◆ Recorded information:

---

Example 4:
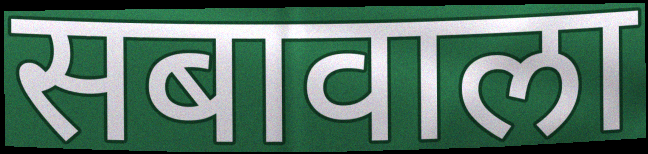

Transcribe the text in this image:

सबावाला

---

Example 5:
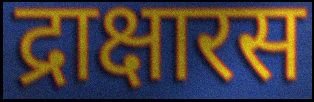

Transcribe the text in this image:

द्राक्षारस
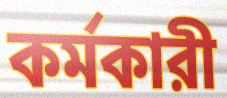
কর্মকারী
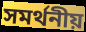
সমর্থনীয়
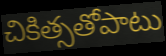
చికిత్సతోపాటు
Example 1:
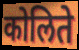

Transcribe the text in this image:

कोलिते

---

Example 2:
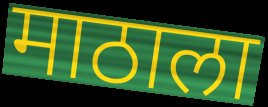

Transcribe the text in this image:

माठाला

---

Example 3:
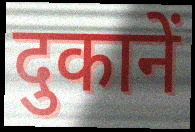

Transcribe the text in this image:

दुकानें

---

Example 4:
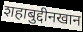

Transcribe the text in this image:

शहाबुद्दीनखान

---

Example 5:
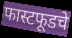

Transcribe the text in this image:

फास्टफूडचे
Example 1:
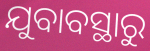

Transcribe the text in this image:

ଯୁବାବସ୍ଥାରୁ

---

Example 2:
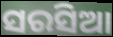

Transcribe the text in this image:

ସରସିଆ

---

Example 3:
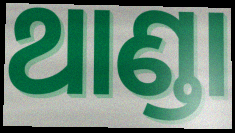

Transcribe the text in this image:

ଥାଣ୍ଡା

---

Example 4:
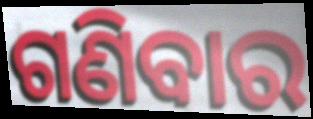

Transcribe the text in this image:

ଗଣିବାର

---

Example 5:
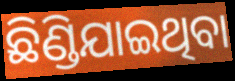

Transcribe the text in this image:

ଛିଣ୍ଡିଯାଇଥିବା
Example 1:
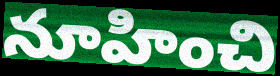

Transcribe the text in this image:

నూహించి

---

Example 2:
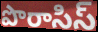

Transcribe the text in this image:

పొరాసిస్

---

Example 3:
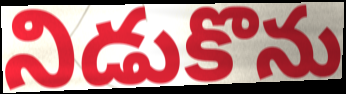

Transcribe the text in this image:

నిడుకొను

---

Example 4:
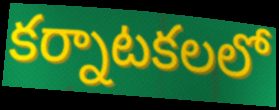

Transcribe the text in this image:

◆ Task requirements:
Would you write out the material above in full, exactly as given, except for its pictures?

◆ Solution to this task:
---

Example 4:

Transcribe the text in this image:

सबावाला

---

Example 5:

Transcribe the text in this image:

द्राक्षारस
কর্মকারী
সমর্থনীয়
చికిత్సతోపాటు
Example 1:

Transcribe the text in this image:

कोलिते

---

Example 2:

Transcribe the text in this image:

माठाला

---

Example 3:

Transcribe the text in this image:

दुकानें

---

Example 4:

Transcribe the text in this image:

शहाबुद्दीनखान

---

Example 5:

Transcribe the text in this image:

फास्टफूडचे
Example 1:

Transcribe the text in this image:

ଯୁବାବସ୍ଥାରୁ

---

Example 2:

Transcribe the text in this image:

ସରସିଆ

---

Example 3:

Transcribe the text in this image:

ଥାଣ୍ଡା

---

Example 4:

Transcribe the text in this image:

ଗଣିବାର

---

Example 5:

Transcribe the text in this image:

ଛିଣ୍ଡିଯାଇଥିବା
Example 1:

Transcribe the text in this image:

నూహించి

---

Example 2:

Transcribe the text in this image:

పొరాసిస్

---

Example 3:

Transcribe the text in this image:

నిడుకొను

---

Example 4:

Transcribe the text in this image:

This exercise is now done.